= Moiety (chemistry) =

Relatively large characteristic segment of a molecule

Benzyl acetate contains a benzyloxy moiety (encircled with light orange). It also contains an ester functional group (in red), and an acetyl functional group (encircled with dark green). Other divisions can be made.

In organic chemistry, a moiety (/ˈmɔɪəti/ MOY-ə-tee) is a part of a molecule that is given a name because it is identified as a part of other molecules as well.

Typically, the term is used to describe the larger and characteristic parts of organic molecules, and it should not be used to describe or name smaller functional groups of atoms that chemically react in similar ways in most molecules that contain them. Occasionally, a moiety may contain smaller moieties and functional groups.
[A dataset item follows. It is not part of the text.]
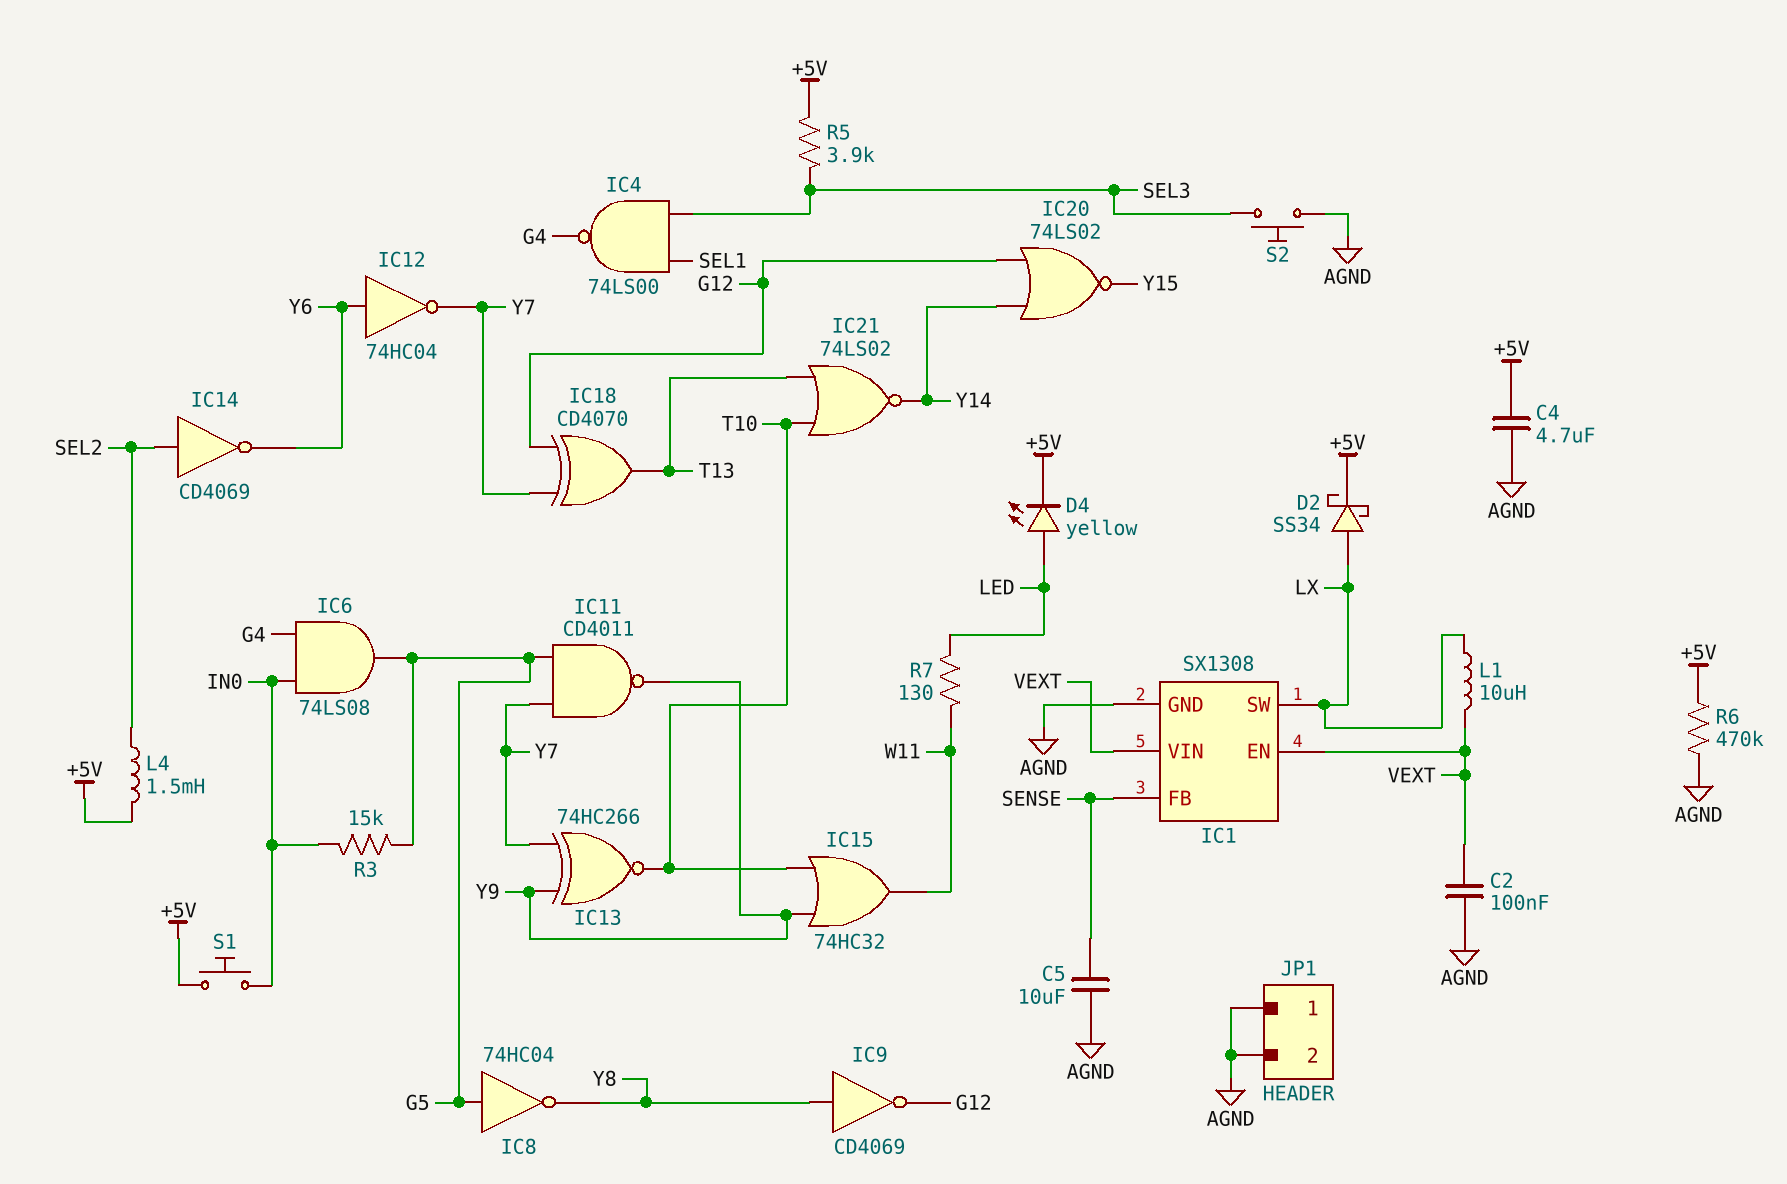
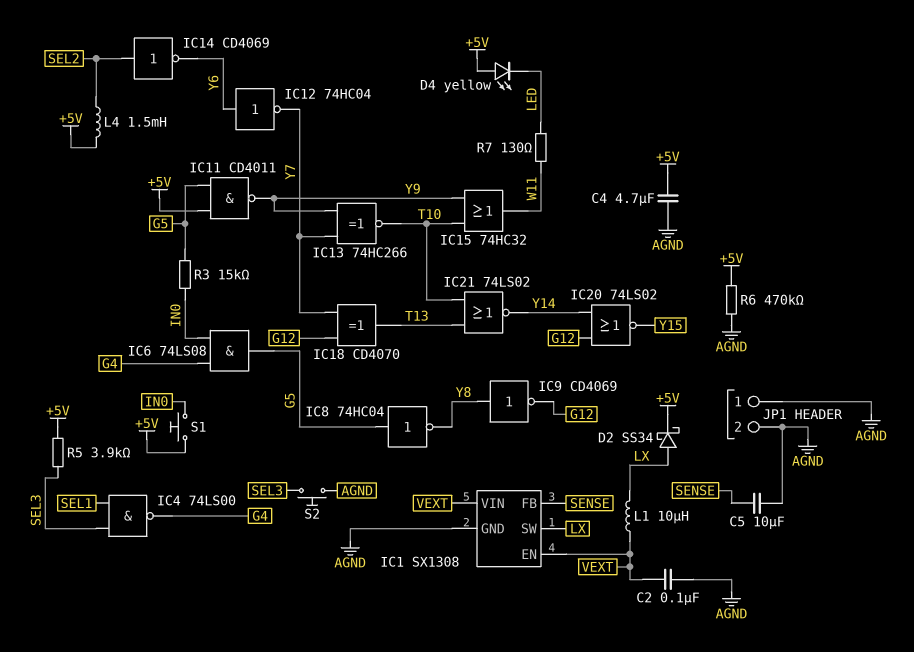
D4: LED yellow (A LED, K +5V) -> LED yellow (A +5V, K LED)
IC11: NAND CD4011 (in G5, in Y7, out Y9) -> NAND CD4011 (in +5V, in G5, out Y9)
A moiety that acts as a branch extending from the backbone of a hydrocarbon molecule is called a substituent or side chain, which typically can be removed from the molecule and substituted with others.

==Active moiety==

In pharmacology, an active moiety is the part of a molecule or ion—excluding appended inactive portions—that is responsible for the physiological or pharmacological action of a drug substance. Inactive appended portions of the drug substance may include either the alcohol or acid moiety of an ester, a salt (including a salt with hydrogen or coordination bonds), or other noncovalent derivative (such as a complex, chelate, or clathrate). The parent drug may itself be an inactive prodrug and only after the active moiety is released from the parent in free form does it become active.